Do you hate city planners? If so, you’re not alone.
“Who Hates Planners and Why?” was one of the workshops at the Planning Institute of British Columbia’s annual conference in Victoria last week. Attended by more than 450 delegates, the event marked the institute’s 60th anniversary.
Founded by eight members in 1958, PIBC now has 1,600 members throughout B.C. and the Yukon. While the founding members were all men, today women outnumber the men.
While we usually associate planners with municipal land-use, zoning and developments, PIBC members work in many different fields. They include resource and environmental management, heritage conservation, transportation, economic development and law.
Professional planners use their knowledge, skills and experience to help create more livable and sustainable communities and environments. In so doing, they often raise the ire of politicians, citizens, developers, architect and others.
As Lisa Helps, Mayor of Victoria, noted in her opening remarks, planners are by nature optimistic. They start with what exists today and must plan for an increasingly uncertain future. She urged planners to be courageous, to stand up to politicians and be willing to recommend changes to policies that don’t work.
In the opening keynote address, internationally renowned planner Gil Penalosa inspired the audience with a presentation on how planners must adapt to a changing world. As life expectancy increases, it is increasingly important to design cities for those who are eight and 80, not just those 30 and athletic.
In the past, we designed our cities to accommodate cars. However, those under 16 do not drive and many seniors are as afraid of losing their drivers license as getting cancer. We need to design cities for those who don’t have a driver’s license.
Since streets comprise 25 to 35 per cent of the space occupied by cities, we must design for pedestrians and cyclists as much as cars. Rather than worry only about potholes, we need to worry about broken sidewalks and playgrounds.
Penalosa argues good sidewalks and cycle paths dignify a community.
For years, he has been promoting the idea of Ciclovias, a Spanish term that means cycleway. They began in his home city of Bogota, Colombia in the 1970s, when the main streets were blocked off to cars for runners, skaters and cyclists each Sunday and public holiday from 7 a.m. until 2 p.m. Today they are happening in Paris and Delhi and dozens of other cities around the world.
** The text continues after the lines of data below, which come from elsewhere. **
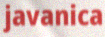
javanica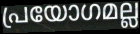
പ്രയോഗമല്ല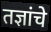
तज्ञांचेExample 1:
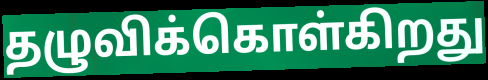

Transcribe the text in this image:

தழுவிக்கொள்கிறது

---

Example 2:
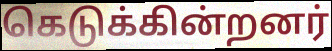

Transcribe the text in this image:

கெடுக்கின்றனர்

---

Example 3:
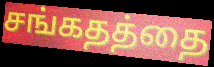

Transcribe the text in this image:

சங்கதத்தை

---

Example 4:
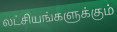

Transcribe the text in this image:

லட்சியங்களுக்கும்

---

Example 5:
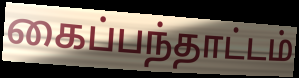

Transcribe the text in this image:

கைப்பந்தாட்டம்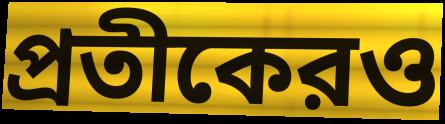
প্রতীকেরও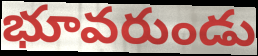
భూవరుండు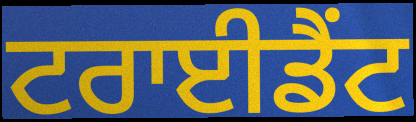
ਟਰਾਈਡੈਂਟ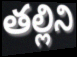
తల్లిని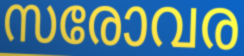
സരോവര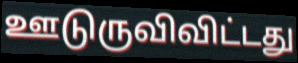
ஊடுருவிவிட்டது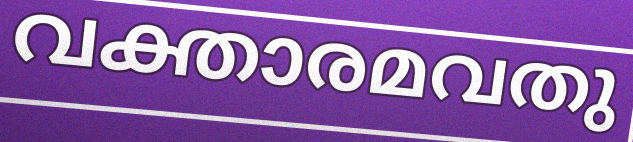
വക്താരമവതു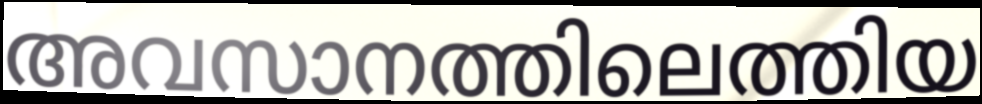
അവസാനത്തിലെത്തിയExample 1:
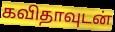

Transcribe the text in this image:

Penalosa challenged planners to consider that in 40 years we are going to double the size of cities. Half of the homes we will require are yet to be built.
As we plan cities of the future, we must not repeat the mistakes of the past half century when we built primarily low-density neighbourhoods, devoid of commercial areas, linked to downtowns by extensive expressways.
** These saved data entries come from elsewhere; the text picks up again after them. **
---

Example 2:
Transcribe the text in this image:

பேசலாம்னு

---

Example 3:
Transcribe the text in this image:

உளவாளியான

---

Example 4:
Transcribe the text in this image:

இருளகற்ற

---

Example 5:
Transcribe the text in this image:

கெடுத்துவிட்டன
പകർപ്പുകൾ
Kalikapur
We also need to focus on preventing pedestrian injuries and deaths. One way to do this is to reduce road speeds to 30 km in all residential areas, an idea gaining currency around the world.
We need to improve public transit, whether it be rapid bus, light rail, or subways. In Penalosa’s opinion, a civilized city isn’t one where the poor have cars, but rather it is one where the rich use public transit. This means designing more comfortable, weather-protected bus-stop shelters.
Penalosa concluded his talk by challenging the audience to plan the city for children. If we want them to walk to school, we must retain and build small neighbourhood schools. We must never forget the perspective at 95 cm — the height of a child.
Not surprisingly, many of the conference workshops addressed housing affordability and how planners can more effectively work with neighbourhood residents and politicians to achieve buy-in for more housing choices.
One idea is the creation of “house-plexes,” comprising three, four or six dwellings. In some cases, they may be larger homes that have been subdivided. In others, they will be new structures offering smaller homes for sale or rent on former single-family lots.
While we may often hate planners, they have an important role to play since one thing all conference delegates agreed upon is the answer to housing affordability is not more taxes.